Avis de Benjamin : "L’historien est celui qui voit que les choses changent et qui se demande pourquoi (Henri Pirenne)"
De nationalité belge, l’auteur a connu le cours d’éducation morale à l’école et évoque au passage les aumôniers laïques de son pays ; il est chercheur dans des institutions à Liège et Bruxelles. Il s’agit là d’un ouvrage qui entend porter l’idée que la laïcité s’est transformée en un catéchisme dogmatique et passionnel dans la France contemporaine.
L’auteur commence par dire que pour lui la laïcité n’est pas à l’origine une valeur, mais un principe. Cependant, d’après l’auteur, « à la suite d’une grande modification, un grand changement de sa définition, un grand ravalement idéologique, (elle) est devenue la grande valeur morale, la nouvelle vertu, le nouveau critère de distinction d’une France qui se sent menacée par des ennemis de l’extérieur, de l’intérieur et par des intellectuels coupeurs de cheveux en quatre » (pages 11-12). De ce fait, la laïcité s’accompagne actuellement de croyances, d’espérance et de sacré.
Pour Vincent Genin aujourd’hui en France la laïcité « est un vecteur destiné à vendre des idées d’ordre sécuritaire et nationaliste (ou "réconciliatrices" selon certains), à teneur universaliste (non dans le sens d’une humanité partagée mais bien celui d’une uniformisation des conditions) et d’un goût pour le Un national, qui fait un Tout, pensant que la France a inventé les droits de l’homme, la liberté de conscience et bien d’autres choses encore dont l’humanité globalisée lui serait redevable » (pages 30-31).
Selon l’auteur, par glissement progressif depuis trente ans, la laïcité est devenue un mythe hexagonal. Le mouvement qui a porté l’idée que la laïcité est identifiée à la République française a été initié à l’origine par Claude Nicolet (historien de la Rome ancienne) qui a patronné la fondation en 1991 du Comité laïcité république. Aujourd’hui médiatiquement la revue Franc-Tireur, soutenue activement notamment par les polémistes Caroline Fourest ou Raphaël Enthoven, se fait l’écho de cette idée-là. L’auteur rappelle que certains territoires français (Alsace-Moselle et départements d’outre-mer) sont dans un cadre différent de celui de la loi de 1905. D’autre part Vincent Genin avance fort à propos que la laïcité n’est pas une exception française et, qu’en matière de séparation de l’Église et de l’État, le Mexique a eu un rôle pionnier.

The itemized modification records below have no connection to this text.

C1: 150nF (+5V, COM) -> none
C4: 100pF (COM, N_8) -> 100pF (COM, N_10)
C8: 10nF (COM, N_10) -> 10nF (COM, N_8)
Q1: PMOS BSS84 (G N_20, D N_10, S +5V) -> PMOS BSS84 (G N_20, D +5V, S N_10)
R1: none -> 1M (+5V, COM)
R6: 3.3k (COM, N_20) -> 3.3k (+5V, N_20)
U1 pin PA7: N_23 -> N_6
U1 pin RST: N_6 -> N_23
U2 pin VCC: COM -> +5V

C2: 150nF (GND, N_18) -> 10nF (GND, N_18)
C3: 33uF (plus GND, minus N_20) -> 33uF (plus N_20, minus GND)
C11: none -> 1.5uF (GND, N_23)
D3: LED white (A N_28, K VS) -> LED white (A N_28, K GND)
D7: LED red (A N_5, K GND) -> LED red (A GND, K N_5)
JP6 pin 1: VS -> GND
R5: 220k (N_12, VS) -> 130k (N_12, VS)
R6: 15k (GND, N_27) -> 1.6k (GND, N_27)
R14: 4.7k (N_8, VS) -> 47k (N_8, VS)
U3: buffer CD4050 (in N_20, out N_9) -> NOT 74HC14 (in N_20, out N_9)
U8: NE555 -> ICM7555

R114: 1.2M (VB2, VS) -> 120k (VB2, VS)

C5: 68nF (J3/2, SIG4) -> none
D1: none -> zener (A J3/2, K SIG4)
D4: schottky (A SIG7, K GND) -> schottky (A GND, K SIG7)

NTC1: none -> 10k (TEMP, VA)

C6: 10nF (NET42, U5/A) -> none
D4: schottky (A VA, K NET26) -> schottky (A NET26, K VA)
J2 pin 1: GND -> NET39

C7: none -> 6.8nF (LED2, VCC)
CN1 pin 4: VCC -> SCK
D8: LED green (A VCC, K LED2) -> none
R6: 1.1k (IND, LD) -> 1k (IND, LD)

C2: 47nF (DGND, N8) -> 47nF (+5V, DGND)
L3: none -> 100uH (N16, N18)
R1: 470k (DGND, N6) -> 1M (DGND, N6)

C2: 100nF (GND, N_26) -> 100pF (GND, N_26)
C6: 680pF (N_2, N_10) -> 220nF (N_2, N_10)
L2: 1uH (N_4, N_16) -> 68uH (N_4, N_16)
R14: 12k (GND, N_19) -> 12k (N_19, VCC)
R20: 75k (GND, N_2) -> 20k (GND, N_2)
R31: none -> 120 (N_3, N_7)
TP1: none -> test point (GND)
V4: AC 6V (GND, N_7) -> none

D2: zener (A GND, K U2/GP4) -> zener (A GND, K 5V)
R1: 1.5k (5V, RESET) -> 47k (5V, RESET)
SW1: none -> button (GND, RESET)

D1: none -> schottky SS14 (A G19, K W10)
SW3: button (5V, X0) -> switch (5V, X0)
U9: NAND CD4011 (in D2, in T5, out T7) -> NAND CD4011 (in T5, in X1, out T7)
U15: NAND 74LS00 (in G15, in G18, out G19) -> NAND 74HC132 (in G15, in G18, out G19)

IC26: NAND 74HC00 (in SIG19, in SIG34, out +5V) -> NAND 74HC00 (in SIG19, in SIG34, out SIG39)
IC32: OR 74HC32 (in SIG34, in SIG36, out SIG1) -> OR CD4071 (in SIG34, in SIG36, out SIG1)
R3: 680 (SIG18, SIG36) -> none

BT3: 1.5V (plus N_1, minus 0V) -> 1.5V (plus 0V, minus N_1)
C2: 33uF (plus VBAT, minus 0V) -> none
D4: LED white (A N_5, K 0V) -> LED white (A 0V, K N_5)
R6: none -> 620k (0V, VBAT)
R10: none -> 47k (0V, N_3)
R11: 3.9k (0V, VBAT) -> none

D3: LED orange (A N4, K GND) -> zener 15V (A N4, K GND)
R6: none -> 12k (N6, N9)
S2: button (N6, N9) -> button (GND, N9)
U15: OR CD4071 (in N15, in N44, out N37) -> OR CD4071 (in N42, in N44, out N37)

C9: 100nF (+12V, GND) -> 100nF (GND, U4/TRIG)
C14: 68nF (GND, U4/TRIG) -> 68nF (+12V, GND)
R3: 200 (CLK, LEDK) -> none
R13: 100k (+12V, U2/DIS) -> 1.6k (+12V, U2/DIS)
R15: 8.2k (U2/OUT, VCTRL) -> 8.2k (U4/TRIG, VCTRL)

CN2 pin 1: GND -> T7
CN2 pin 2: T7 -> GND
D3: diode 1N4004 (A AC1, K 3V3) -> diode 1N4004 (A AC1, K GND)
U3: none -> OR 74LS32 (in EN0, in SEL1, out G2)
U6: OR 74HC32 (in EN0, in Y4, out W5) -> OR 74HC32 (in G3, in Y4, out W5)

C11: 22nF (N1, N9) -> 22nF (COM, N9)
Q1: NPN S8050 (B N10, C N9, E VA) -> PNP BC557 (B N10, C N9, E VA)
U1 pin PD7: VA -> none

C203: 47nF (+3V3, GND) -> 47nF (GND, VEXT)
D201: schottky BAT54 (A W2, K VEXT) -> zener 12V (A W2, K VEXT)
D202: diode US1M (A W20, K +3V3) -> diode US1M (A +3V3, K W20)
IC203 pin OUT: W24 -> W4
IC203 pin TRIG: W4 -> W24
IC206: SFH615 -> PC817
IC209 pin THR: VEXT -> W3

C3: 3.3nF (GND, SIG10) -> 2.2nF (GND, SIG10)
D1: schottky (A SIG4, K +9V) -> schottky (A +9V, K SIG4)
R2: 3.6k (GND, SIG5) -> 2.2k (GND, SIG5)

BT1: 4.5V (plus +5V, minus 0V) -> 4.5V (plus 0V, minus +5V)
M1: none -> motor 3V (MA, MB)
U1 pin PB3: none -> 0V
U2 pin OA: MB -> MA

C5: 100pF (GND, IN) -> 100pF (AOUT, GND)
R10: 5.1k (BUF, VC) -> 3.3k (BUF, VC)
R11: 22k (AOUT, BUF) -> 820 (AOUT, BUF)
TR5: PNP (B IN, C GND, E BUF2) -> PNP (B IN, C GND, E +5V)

La loi de 2021 contre le séparatisme a un objectif largement sécuritaire et un décret de décembre de cette année-là prévoit l’instauration d’un Contrat d’engagement républicain.Vincent Genin conclut en avançant que la laïcité est devenue en France une obsession identitaire. Nous rajouterons que la conception de la laïcité est fort différente notamment entre les gens de la Vigie de la laïcité, le Comité laïcité république et les élus du Front national ou des responsables d’une certaine droite. Ceux-ci sont des défenseurs invétérés de l’école privée et engagés contre les communautarismes à l’exception du communautarisme catholique. Les affaires des crèches dans les mairies ou conseils départementaux, la présence d’une statue de saint Michel sur un terrain communal aux Sables-d’Olonne ainsi que leur sympathie pour le mouvement contre-révolutionnaire, le régime de Vichy (ayant mis en sommeil la République) et les partisans de l'Algérie française (ayant tenté d'assassiner un président de la République) sont là pour l’illustrer.